‘Real global appeal’: US brand RéVive Skincare eyes EMEA expansion post-COVID
Founded 25 years ago by cosmetic surgeon Dr Gregory Bays Brown, the New York-headquartered luxury skin care specialist was acquired by private equity firm Tengram Capital in 2017 from Shiseido Americas Corporation. Since this acquisition, the brand had been on somewhat of a ‘revival’ mission, with extensive product launches and worldwide branding campaigns across various retail channels. Recent launches included a moisturizing renewal hydrogel made with 4D hyaluronic acid and a contouring massage roller made from a blend of zinc, aluminium, magnesium and copper.
“Our roadmap from the beginning of this investment was to reanimate the brand; reinvest in brand,” said Elana Drell-Szyfer, CEO, RéVive Skin care.
“…Second, has been to really focus on increasing our productivity with retailers, and that’s both domestically and internationally,” Drell-Szyfer told CosmeticsDesign-Europe.
Eastern and Western Europe growth goals – an American skin care with ‘real global appeal’
RéVive Skin care currently generated 53% of its business outside of the US, but the CEO said there was still a “large opportunity” to grow that further.
“While RéVive is an American brand, I think it has real global appeal. And so, there are markets that we’ve launched like Ukraine, Russia, Italy and Spain where I think the brand has great potential. We have excellent partners on the ground.”
Historically, the brand only had a very limited presence in European markets, she said, despite this region being an ideal territory for its prestige, science-based product portfolio.
“Whereas I think the American consumer is newer to spending on skin care, we know that it’s much longer been, both in Eastern and Western Europe, practice for women to really invest the time and money in skin care and facial services. And so, I really think that for the brand, the audience is there and I’m looking forward to how the brand takes hold in the region.”

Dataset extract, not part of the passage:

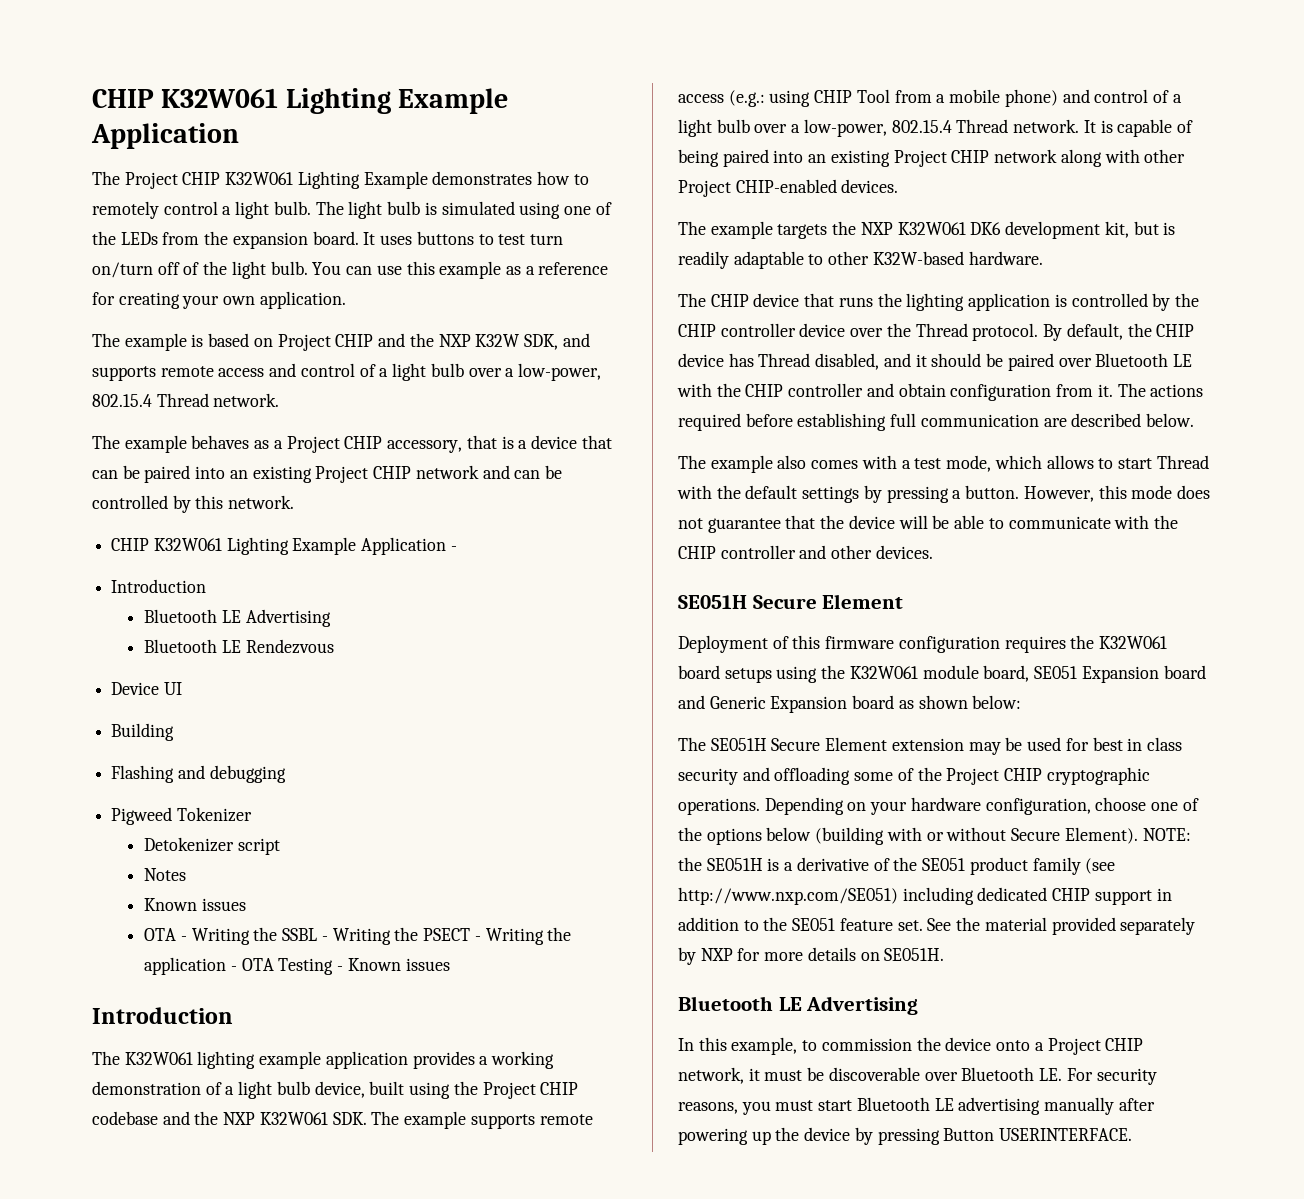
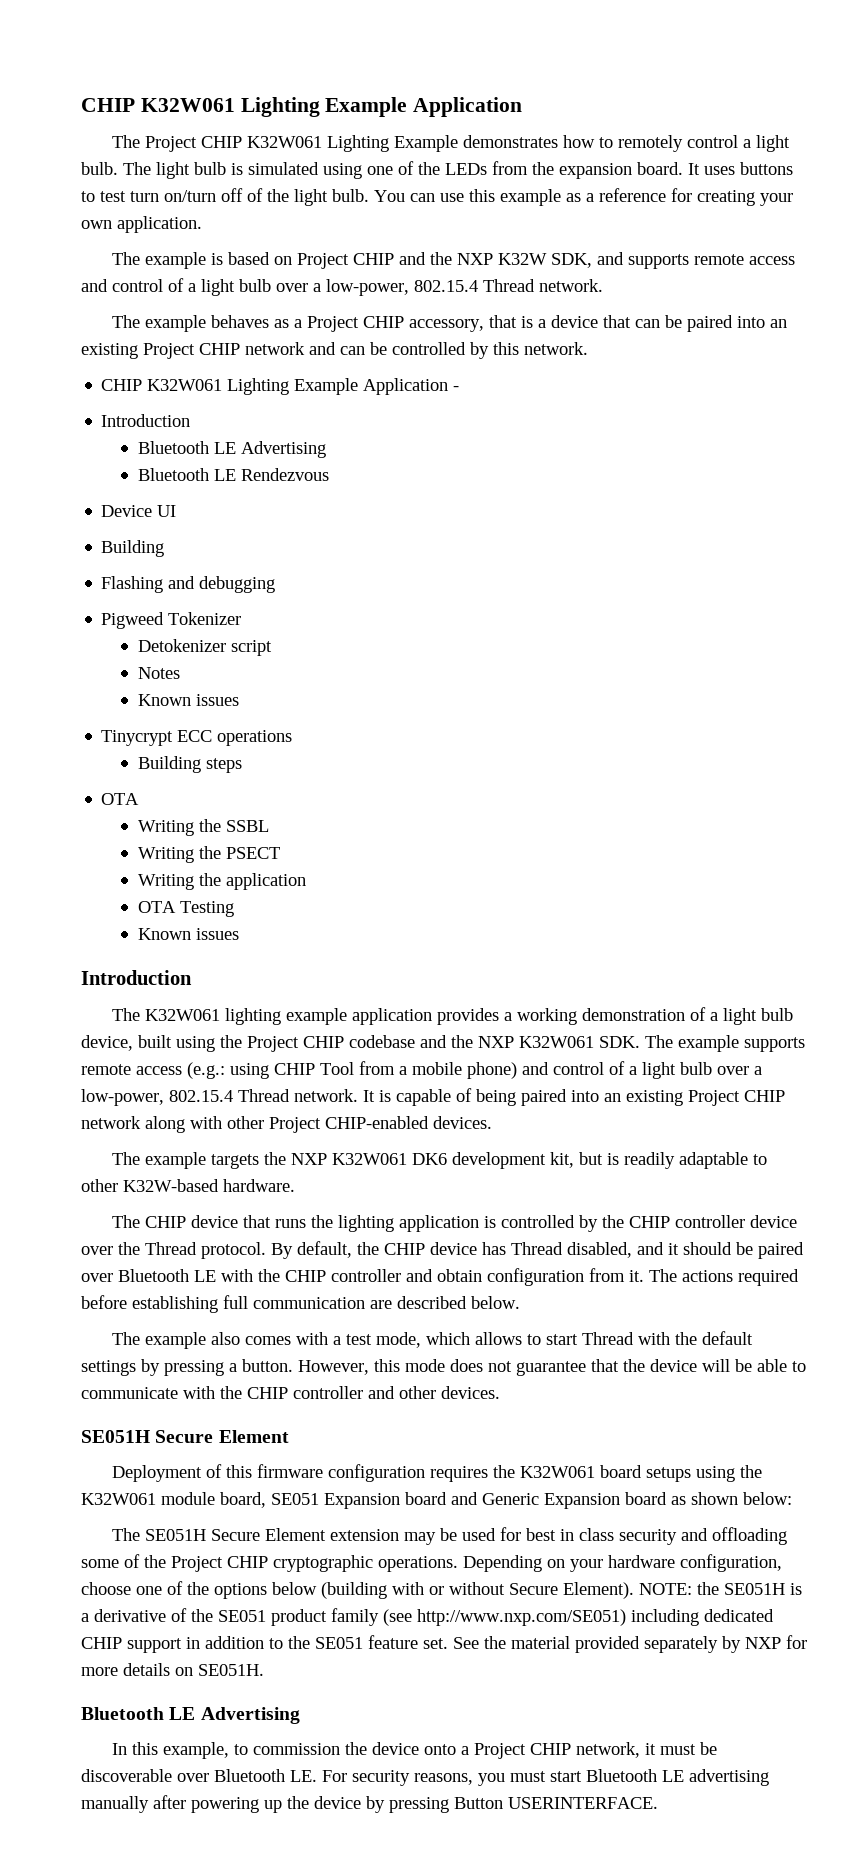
[144,928,187,941] // OTA - -> [101,730,293,746] [137,756,242,773] [101,793,140,805] // Tinycrypt ECC operations // Building steps // OTA //
[321,936,328,941] - -> (269, 826) //
[474,936,481,941] - -> (280, 853) //
[230,966,237,971] - -> (306, 881) //
[337,966,344,971] - -> (234, 909) //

The company was also exploring opportunities in the Middle East, she said, and planned to continue growth in Russia where there was a “very big opportunity”.
Referencing the ongoing COVID-19 crisis, Drell-Szyfer said EMEA expansion plans would likely be a little more challenging in the short-term. “There’s been such irregularity in the retail environment. I just hope for everyone that it does return to some level of openness and normalcy, sooner rather than later.”

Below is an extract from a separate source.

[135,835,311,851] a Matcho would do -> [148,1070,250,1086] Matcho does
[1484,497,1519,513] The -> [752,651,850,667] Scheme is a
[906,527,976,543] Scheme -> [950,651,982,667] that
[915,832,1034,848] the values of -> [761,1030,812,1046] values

Meanwhile, RéVive would continue its digital drive in these markets, she said, which aligned well with the wider “full push to e-commerce” in the beauty category – a trend that was likely to stick.

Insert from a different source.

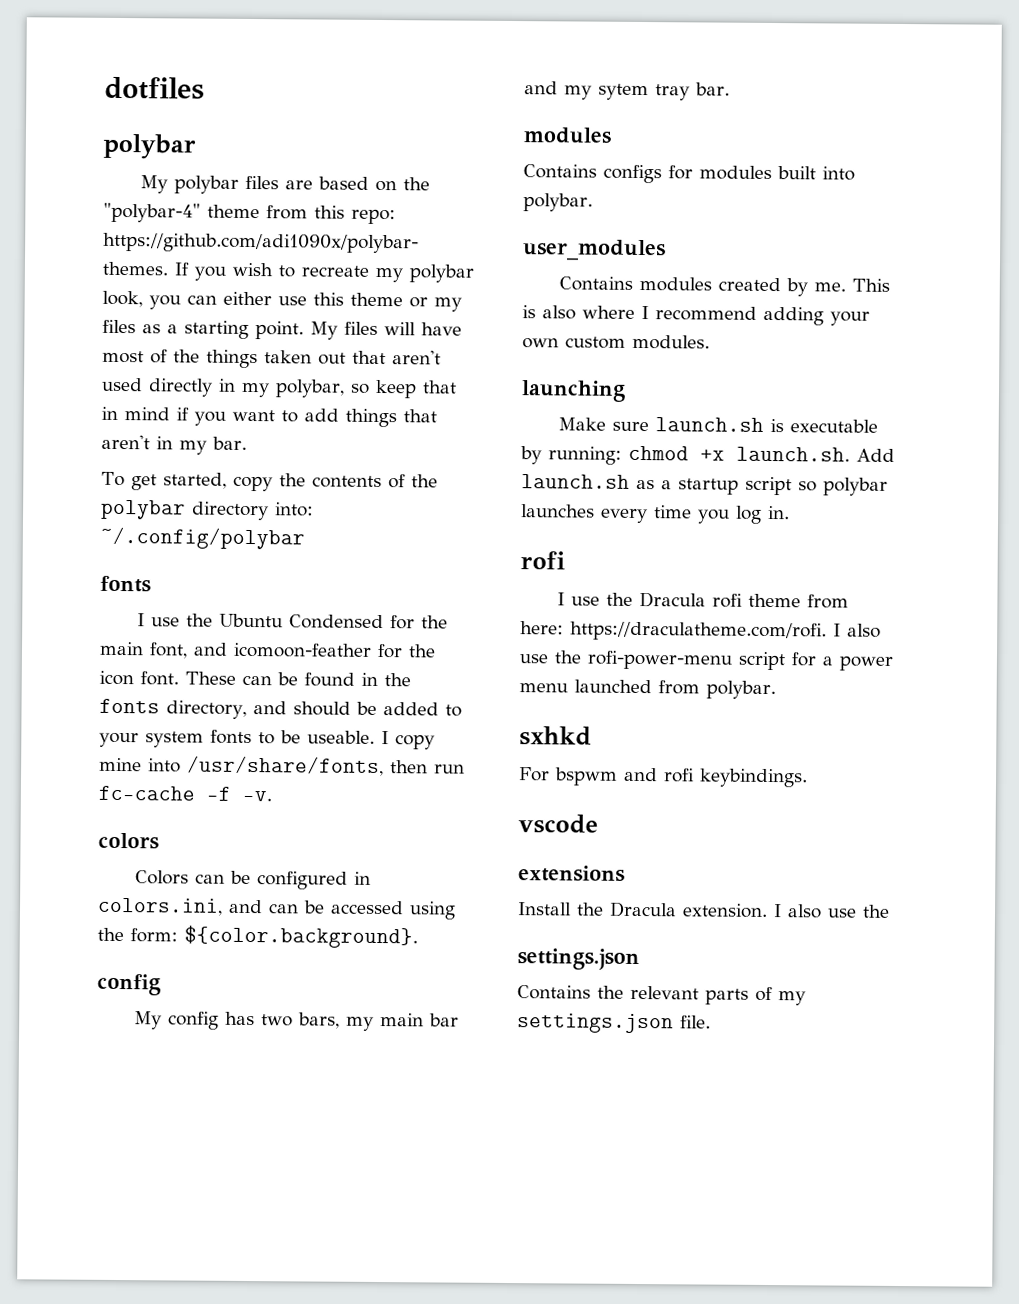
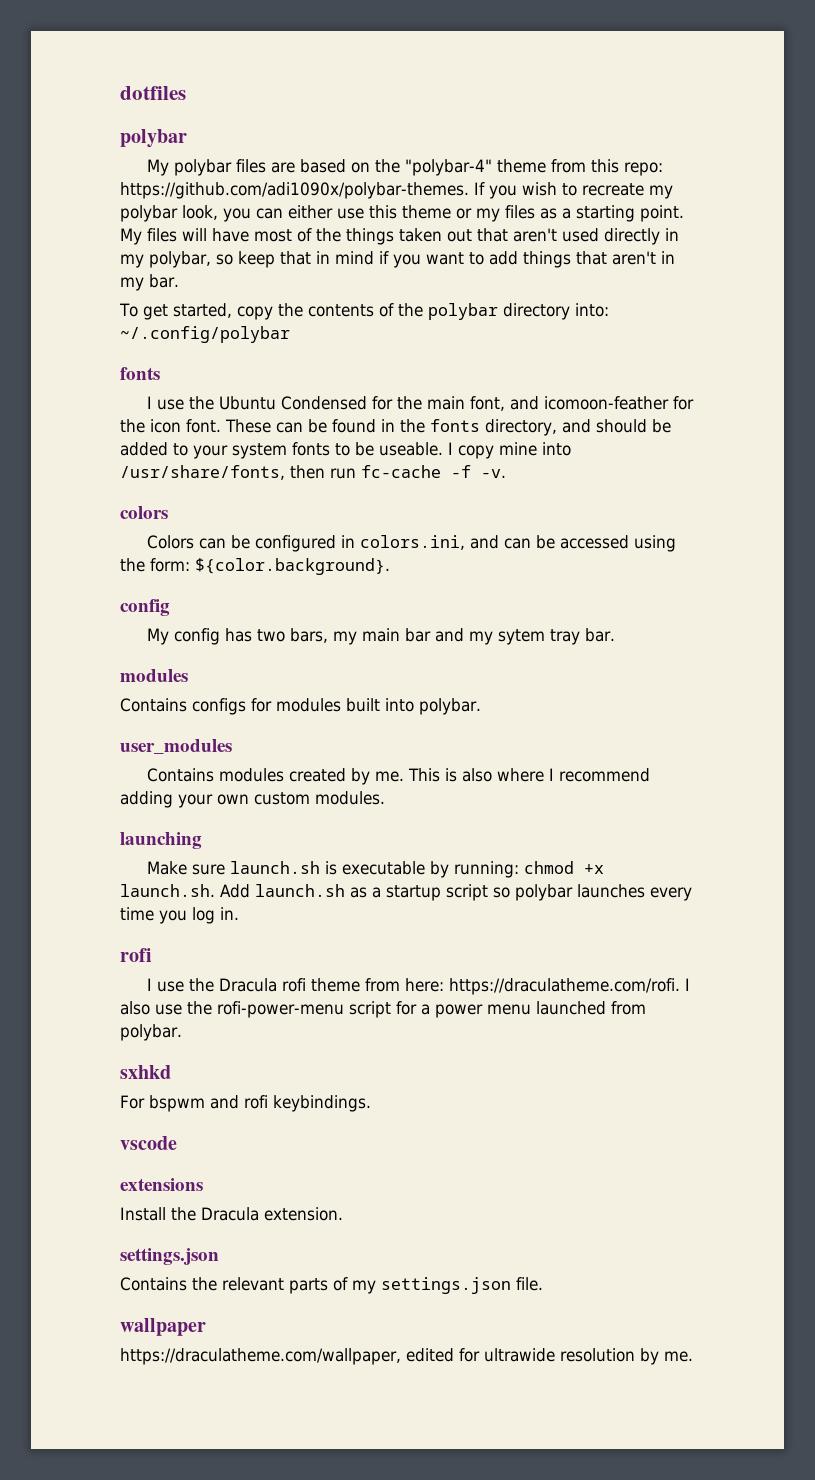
[773,904,890,919] I also use the -> (343, 1214) none
(711, 1022) none -> [120,1318,206,1336] [120,1348,693,1365] // wallpaper // https://draculatheme.com/wallpaper, edited for ultrawide resolution by me.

Targeting the ‘skintellectuals’ with science-based skin care messaging
And whilst a bigger online push would enable RéVive to reach a new audience in some ways, Drell-Szyfer said growth plans didn’t mean the brand wanted to target different consumer profiles entirely.
“The RéVive consumer, when we look at her and him, (…) they’re either the ‘skintellectuals’ or ‘skinthusiasts’ – people who are incredibly knowledgeable about skin care and come to us asking a lot of questions.” There were many that knew less but were dedicated to investing in the “best of everything”, particularly anything appearance of lifestyle related, she said.
And targeting these consumers would continue to be a priority for RéVive, Drell-Szyfer said, with continued science-based communication backing up its products.
“Science is very much a focal point for consumers,” she said; even more so amidst COVID-19 where professional scientists and doctors had been given plenty of voice.
“What people are saying is that, what they’re looking for is clarity of message, transparency, data and facts. That’s one thing that is a trend that is right in our wheelhouse, in our sweet spot.”